Temido delincuente y adorado benefactor. Pocas figuras como la del Niño Sáez resumen ambas condiciones en su existencia. Porque a sus 36 años, con unos 70 delitos imputados, se había convertido en uno de los criminales más peligrosos de España. Era el rey de los aluniceros y había amasado una fortuna próxima a los 150 millones de euros a base de golpes delictivos a cada cual más ambicioso, como el asalto de un almacén judicial en Málaga en el que sustrajo 120 kilos de coca. Así se había granjeado una leyenda en el mundo criminal, que le llevó a codearse según ha podido saber EL ESPAÑOL con Rafa Zouhier, condenado por los atentados del 11-M y expulsado a Marruecos. El Niño vivió al límite, siempre huyendo de la Justicia. Y su nombre hacía temblar hasta a los delincuentes más temidos. Uno de ellos, posiblemente un narco colombiano, fue el que ordenó su asesinato.
Pero en el madrileño distrito de Latina al Niño Sáez se le conocía más por sus obras caritativas. Por eso, en esas calles, el mundo se sostuvo en alfileres el pasado domingo, 12 de mayo, cuando un sicario le descerrajó tres disparos a plena luz del día. “Era un tipo querido”, admiten unos; “Ahora te rezaremos a ti”, lloran otros.

_Consigna_
Transcribe del texto sobre el Niño Sáez el tramo desde "Temido delincuente y" hasta "ordenó su asesinato.". Los datos que aparecen a continuación no hacen falta.

_Extracto de datos_
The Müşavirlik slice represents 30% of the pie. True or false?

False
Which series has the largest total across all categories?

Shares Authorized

_Respuesta_
Temido delincuente y adorado benefactor. Pocas figuras como la del Niño Sáez resumen ambas condiciones en su existencia. Porque a sus 36 años, con unos 70 delitos imputados, se había convertido en uno de los criminales más peligrosos de España. Era el rey de los aluniceros y había amasado una fortuna próxima a los 150 millones de euros a base de golpes delictivos a cada cual más ambicioso, como el asalto de un almacén judicial en Málaga en el que sustrajo 120 kilos de coca. Así se había granjeado una leyenda en el mundo criminal, que le llevó a codearse según ha podido saber EL ESPAÑOL con Rafa Zouhier, condenado por los atentados del 11-M y expulsado a Marruecos. El Niño vivió al límite, siempre huyendo de la Justicia. Y su nombre hacía temblar hasta a los delincuentes más temidos. Uno de ellos, posiblemente un narco colombiano, fue el que ordenó su asesinato.